The 96-minute runtime consists of a story that is flesh and bones. Nothing is deeper than the thinnest veneer. Situations and circumstances that should provoke emotional responses are greeted with little to no reaction. At one point Stetko, a pilot named Delfy (Columbus Short), and UN special investigator Robert Pryce (Macht) are investigating the buried Russian plane when a collapse of ice entombs them. All three stare at the blocked door for a moment before Stetko tries her radio. Nada, of course. “No one knows we’re down here,” she says calmly. “Don’t remind me,” Delfy replies back. Neither one of them seems overly bothered by this fact, nor is Pryce as he casually remarks that they’re more likely to suffocate before anyone can dig them out. “We’re fucked,” someone offers. And yet, not a single one of them panics or gets mad or freaks out.
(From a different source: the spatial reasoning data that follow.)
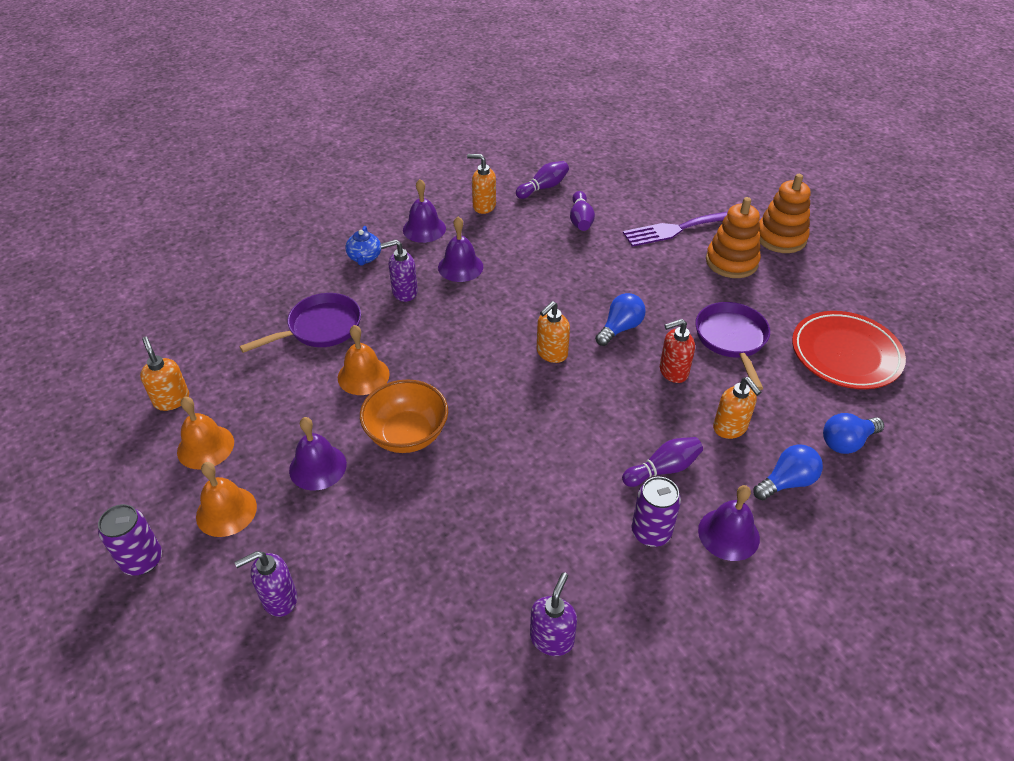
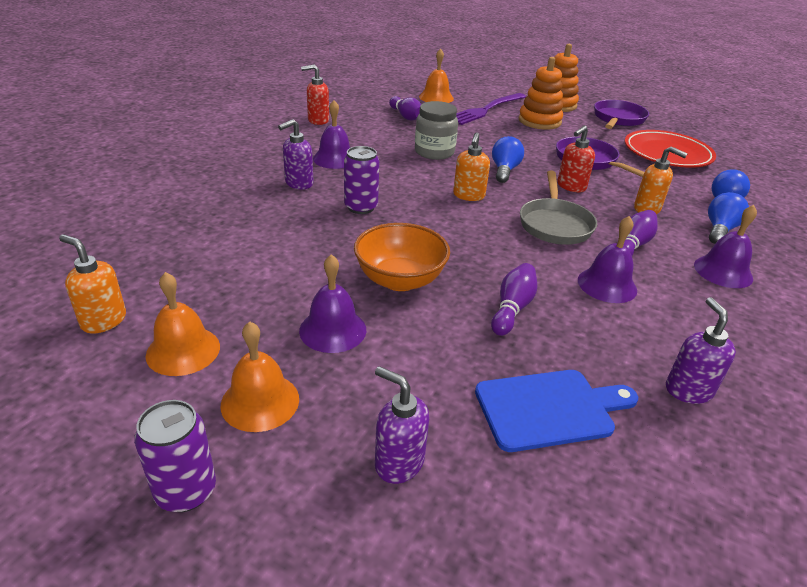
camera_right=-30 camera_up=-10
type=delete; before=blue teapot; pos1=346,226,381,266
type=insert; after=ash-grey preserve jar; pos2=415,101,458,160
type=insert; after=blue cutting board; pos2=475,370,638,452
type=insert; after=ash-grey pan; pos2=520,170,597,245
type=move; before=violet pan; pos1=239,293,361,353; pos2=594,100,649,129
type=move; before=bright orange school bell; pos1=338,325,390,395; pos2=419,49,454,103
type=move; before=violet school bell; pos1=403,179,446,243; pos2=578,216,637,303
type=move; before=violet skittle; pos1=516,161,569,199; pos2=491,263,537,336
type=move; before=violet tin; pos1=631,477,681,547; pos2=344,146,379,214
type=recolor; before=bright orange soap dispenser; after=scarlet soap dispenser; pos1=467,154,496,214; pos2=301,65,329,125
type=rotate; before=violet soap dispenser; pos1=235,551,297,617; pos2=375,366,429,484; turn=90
In the same regard, we are offered Macht’s character as both a tepid romantic interest for Stetko and a slightly suspicious possible red herring. Neither aspect of his role is handled well. The “romance” involves a single scene of rah-rah “I know you’re strong” pep talk and sweater buttoning, and the suspicious guy angle really only stems from his appearance just after Stetko is attacked by the masked killer. And the “twist” all those reviews said you could see coming a mile away? There is no twist. You can see the ending coming from a mile away because it’s a straight line from the beginning. Director Dominic Sena (Swordfish, Gone in 60 Seconds, Kalifornia) and all four screenwriters merely connected point A to point B. I don’t know if it’s the relative inexperience of screenwriting brothers Jon and Erich Hoeber, whose only other writing credit is a 1998 gangster film called Montana, or the genre shallowness of screenwriting brothers Chad and Carey Hayes, who gave us 2005’s House of Wax and 2007’s The Reaping, but the story here was paper thin. I haven’t read the graphic novel the film was based on, but I can’t believe it was this simplistic.
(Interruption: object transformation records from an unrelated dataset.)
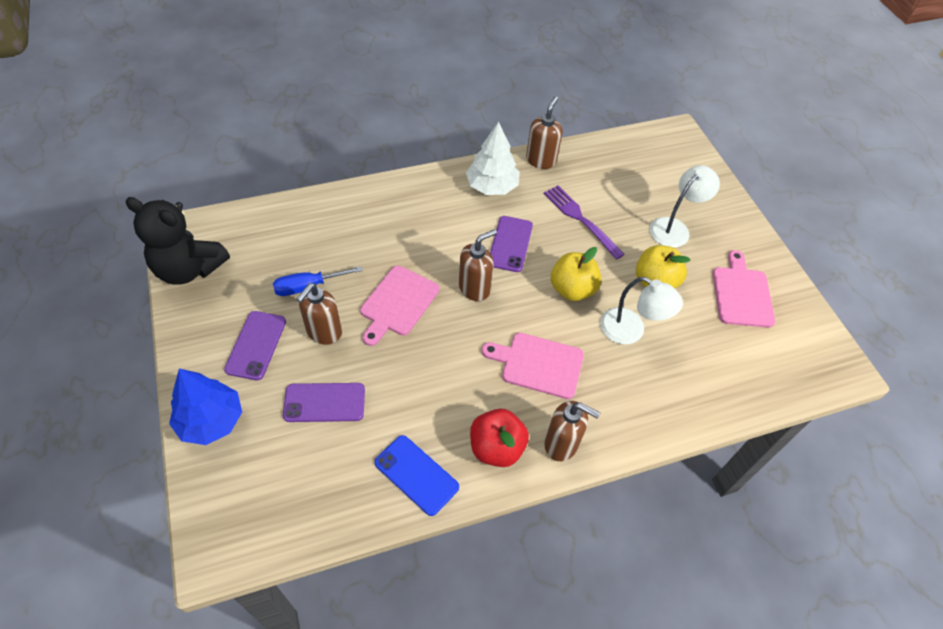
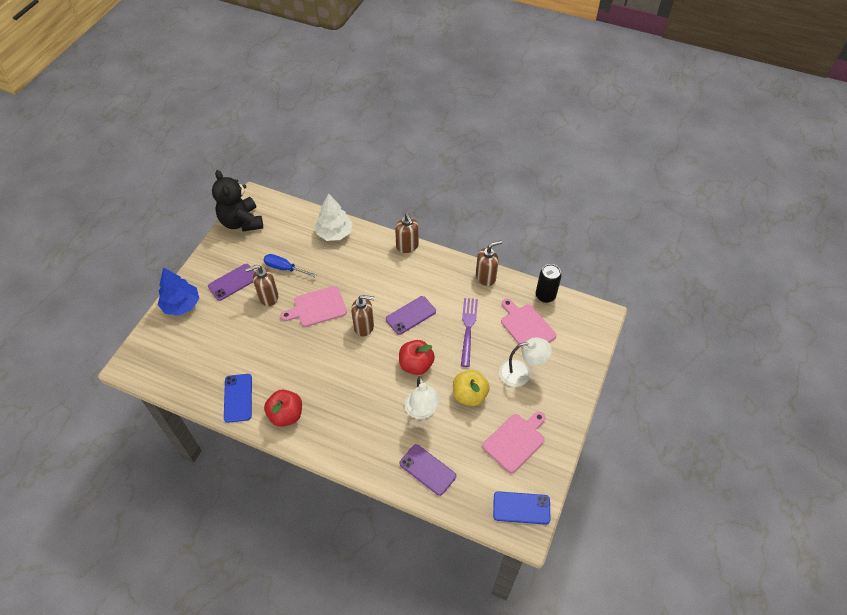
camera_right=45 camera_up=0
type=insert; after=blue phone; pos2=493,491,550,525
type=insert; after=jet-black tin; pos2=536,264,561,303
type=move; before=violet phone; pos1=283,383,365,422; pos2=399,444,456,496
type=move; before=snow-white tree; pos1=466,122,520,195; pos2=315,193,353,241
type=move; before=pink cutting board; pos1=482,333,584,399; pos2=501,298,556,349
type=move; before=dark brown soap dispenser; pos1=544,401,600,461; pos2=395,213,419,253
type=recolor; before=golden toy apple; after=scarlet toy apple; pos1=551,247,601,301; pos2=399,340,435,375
Whiteout is not awful, but it is maddeningly mediocre. Had the writers taken more time to give the story some real meat on its bones, and the director taken advantage of the beautifully barren climate to build tension and suspense, this could have been a really good movie. But they didn’t and it’s not. If you were to ask me to use my psychic powers to predict whether or not the majority of horror fans would enjoy Whiteout, I would have to say: OUTLOOK NOT SO GOOD.